In contrast, T. ferrooxidans grows in the temperature range of about 10.degree. C. to about 37.degree. C. (about 50.degree. F. to about 99.degree. F.). Little or no growth is seen at temperatures of 42.degree. C. (about 108.degree. F.) and above. Regeneration at higher temperatures is desirable because sour natural gas is generally introduced to reactors at higher temperatures, for example at 46.degree. C. (about 115.degree. F.), and mitigation of sulfide generally occurs at higher temperatures as well. Also, liquid redox plants often need to run sulfide mitigation reactors at temperatures up to 80.degree. C. (about 176.degree. F.) in order to evaporate water formed as a result of converting hydrogen sulfide to sulfur. One problem with the use of T. ferrooxidans to regenerate ARI LO-CAT II.RTM. catalyst is that an operator must frequently adjust the temperature of the reactor to a lower temperature to allow for the regeneration of the catalyst and the growth of the T. ferrooxidans microorganism.
Another disadvantage associated with the use of the T. ferrooxidans in the LO-CAT system is that T. ferrooxidans has generally been used as part of an aerobic regeneration process. Thus, many of the disadvantages previously mentioned in describing aerobic regeneration are applicable to the present use of T. ferrooxidans.
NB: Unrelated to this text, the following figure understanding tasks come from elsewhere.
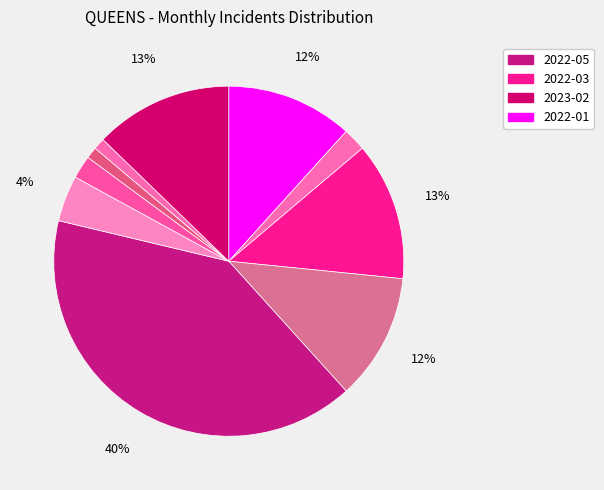

To the nearest percent, what is the difference between the largest and smallest slice percentages?

39%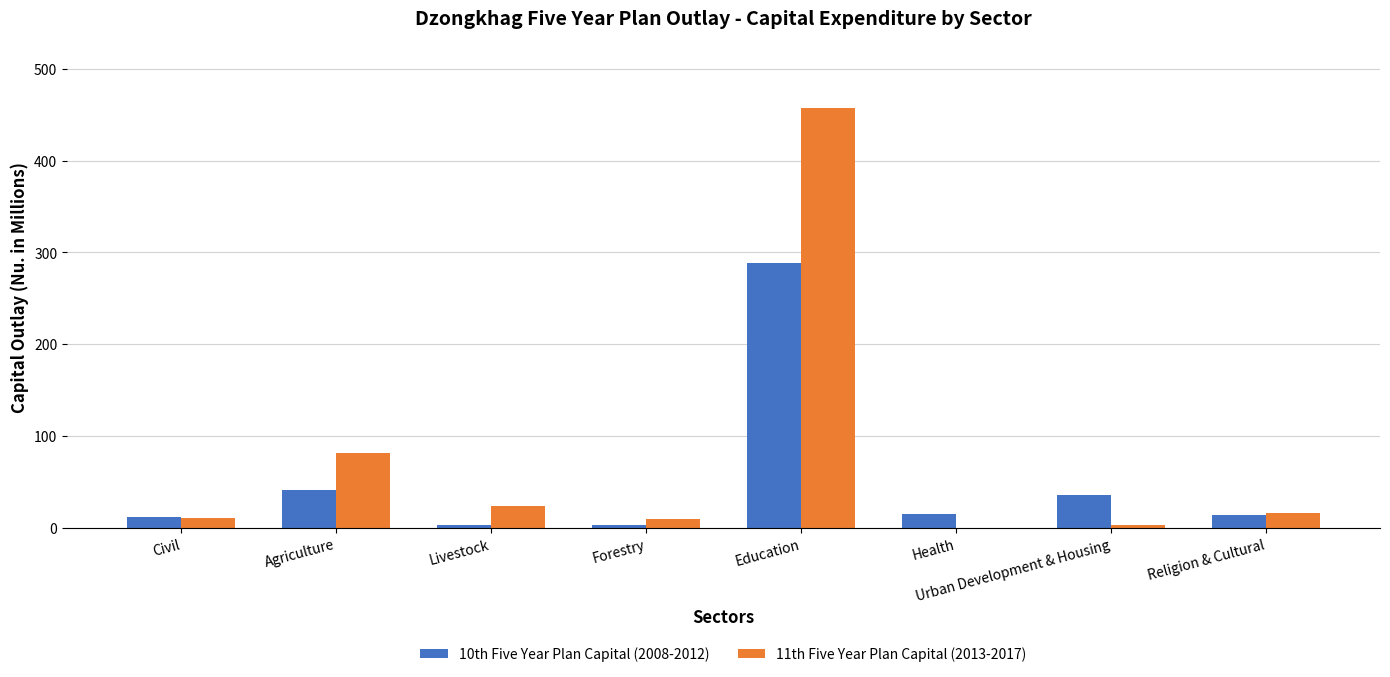

Is it true that 11th Five Year Plan Capital (2013-2017) equals 3.4 at Urban Development & Housing?

True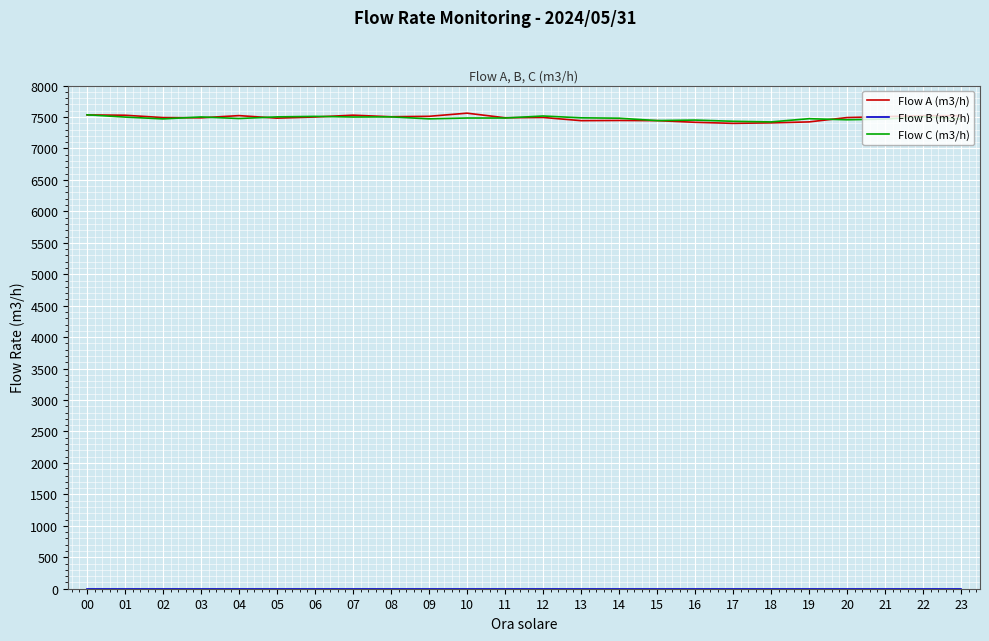

How many categories are shown in the chart?

24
The LO-CAT process as generally practiced heretofore is shown schematically in FIG. 1. Sour natural gas or other gas to be desulfurized, such as landfill gas, geothermal gas, vent gas, biogas, or the like which contains sulfur species, passes from a sour natural gas source 20 through a coalescing filter 22 for removal of liquid droplets. The sour natural gas is then sparged into the reactor 24 through a sparger 26 and bubbled into the process solution 28 which may contain Thiobacillus ferrooxidans as a mitigation catalyst. The treated gas bubbles out of the process solution 28 and proceeds out of the reactor 24 through an exit conduit 30 to storage or a pipeline.
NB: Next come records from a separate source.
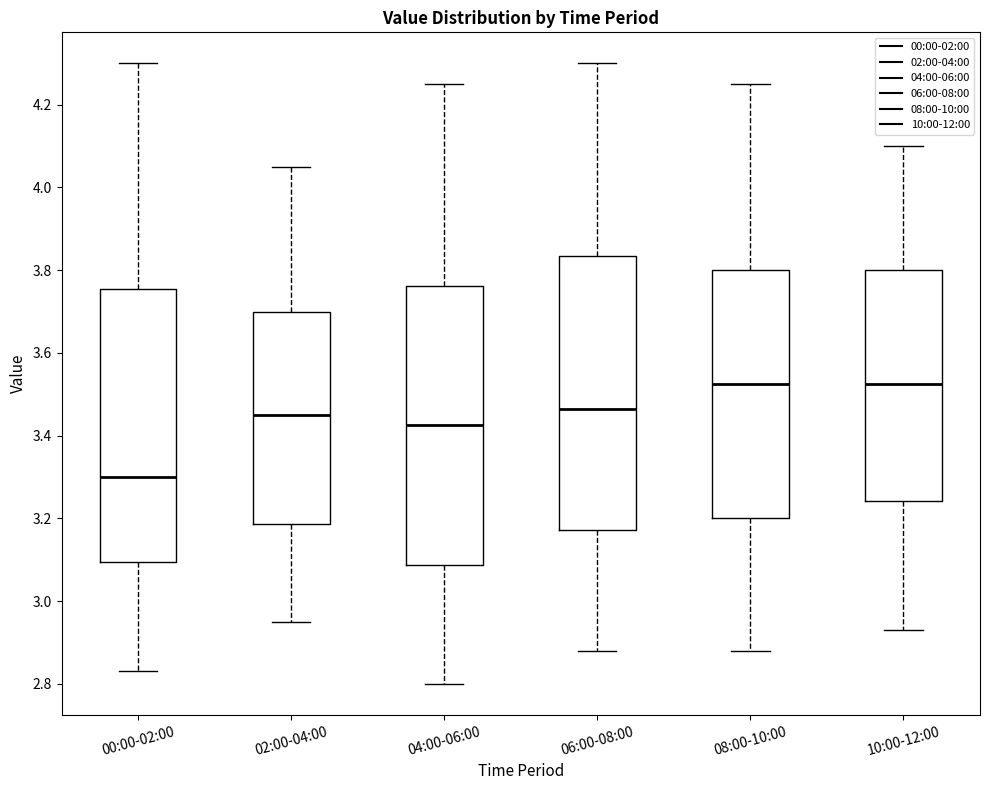

Reading left to right, transcribe this box plot: for each box, give where its median line is, the range the box spans, and where its two whiskers end, as read against the y-axis. The values are not printed on the chart, so give them approximately, as read against the axis.

00:00-02:00: median 3.30, box 3.10 to 3.76, whiskers 2.84 to 4.30
02:00-04:00: median 3.46, box 3.18 to 3.70, whiskers 2.96 to 4.06
04:00-06:00: median 3.42, box 3.08 to 3.76, whiskers 2.80 to 4.26
06:00-08:00: median 3.46, box 3.18 to 3.84, whiskers 2.88 to 4.30
08:00-10:00: median 3.52, box 3.20 to 3.80, whiskers 2.88 to 4.26
10:00-12:00: median 3.52, box 3.24 to 3.80, whiskers 2.94 to 4.10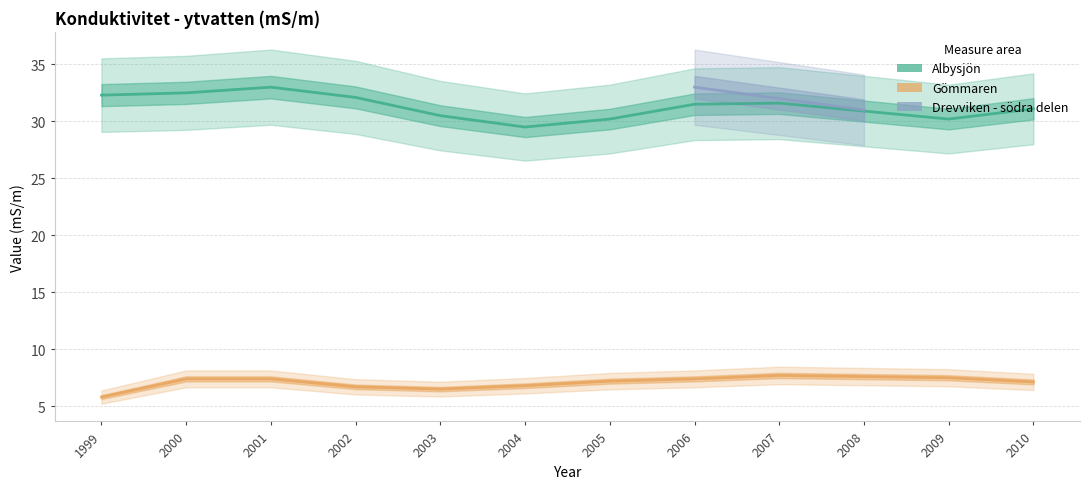

Rank the series at 1999 from highest to lowest value.

Albysjön, Gömmaren, Drevviken - södra delen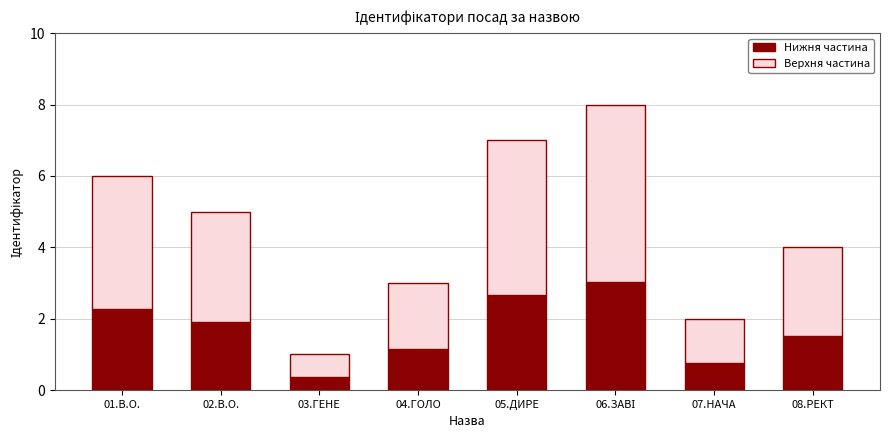

Is it true that Нижня частина equals 2.7 at 05.ДИРЕ?

True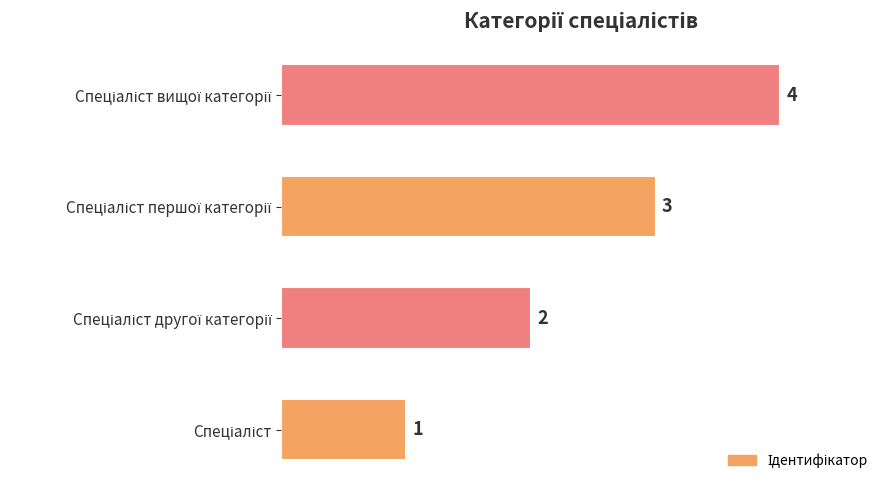

What is the maximum value shown in the chart?

4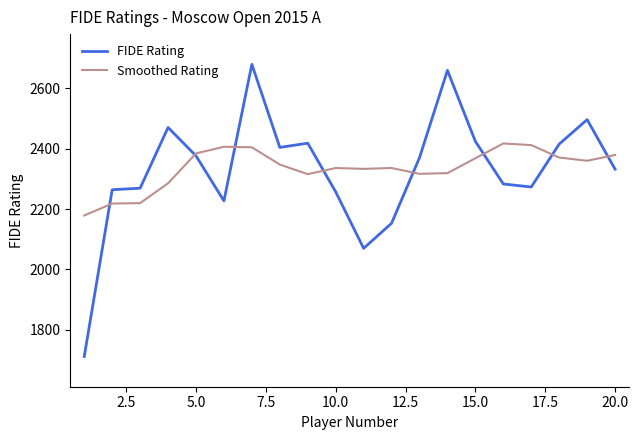

List the series in order of their peak value, lowest first.

Smoothed Rating, FIDE Rating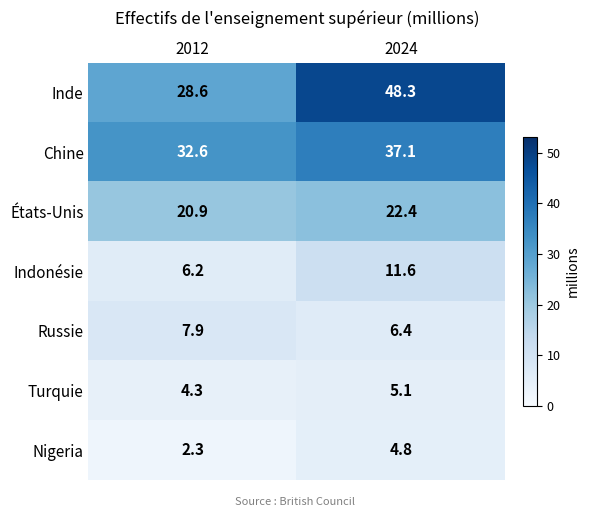

Which series has the largest range (max minus min)?

Inde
An air blower 32 supplies sufficient air to the reactor 24 to oxidize the reduced catalyst in a catalytic process and sour natural gas in an aeration process. Spent air, diminished in or without oxidizing capacity, is removed from the reactor 24 via the exit conduit 30.
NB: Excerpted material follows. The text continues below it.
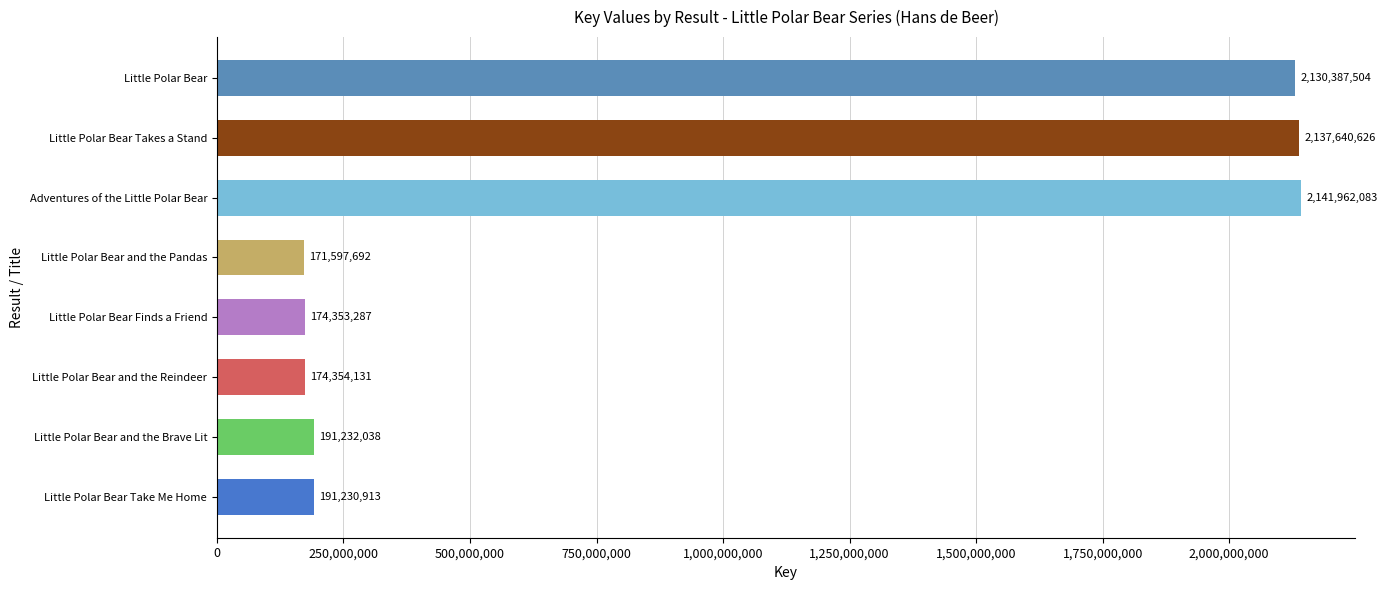

Reading bottom to top, what are all the values shown in this chart?

Little Polar Bear Take Me Home=191230913	Little Polar Bear and the Brave Lit=191232038	Little Polar Bear and the Reindeer=174354131	Little Polar Bear Finds a Friend=174353287	Little Polar Bear and the Pandas=171597692	Adventures of the Little Polar Bear=2141962083	Little Polar Bear Takes a Stand=2137640626	Little Polar Bear=2130387504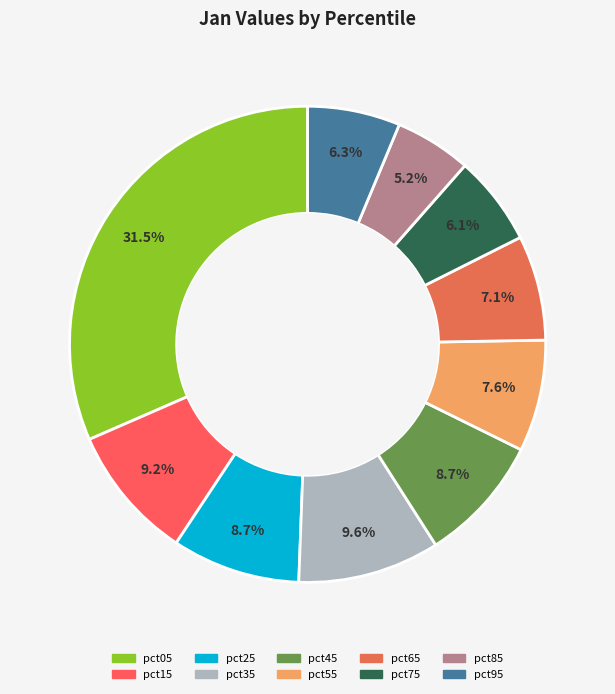

To the nearest percent, what percentage of the pie is pct25?

9%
Precipitated sulfur accumulates at the bottom cone 36 of the reactor 24. A filter feed pump 38 delivers sulfur slurry from the cone 36 to a belt filter 40. At the belt filter 40, wash water is sprayed on the filter cake to remove as much process liquid as possible, which is returned to the reactor 24. Sulfur filter cake is removed from the belt filter 40 to a reslurry vessel 42 where water is added to bring the percent of solids to about 20%. A slurry pump 44 may be employed to pump the sulfur slurry to the sulfur separator 46 where sulfur is separated from liquids. From the sulfur separator 46 the slurry passes to a sulfur filter 48 which separates smaller sulfur particles from liquids. Molten sulfur advances to the molten sulfur storage container 50 and the liquids recirculate to the reactor 24. A sulfur loading pump 52 may also be provided.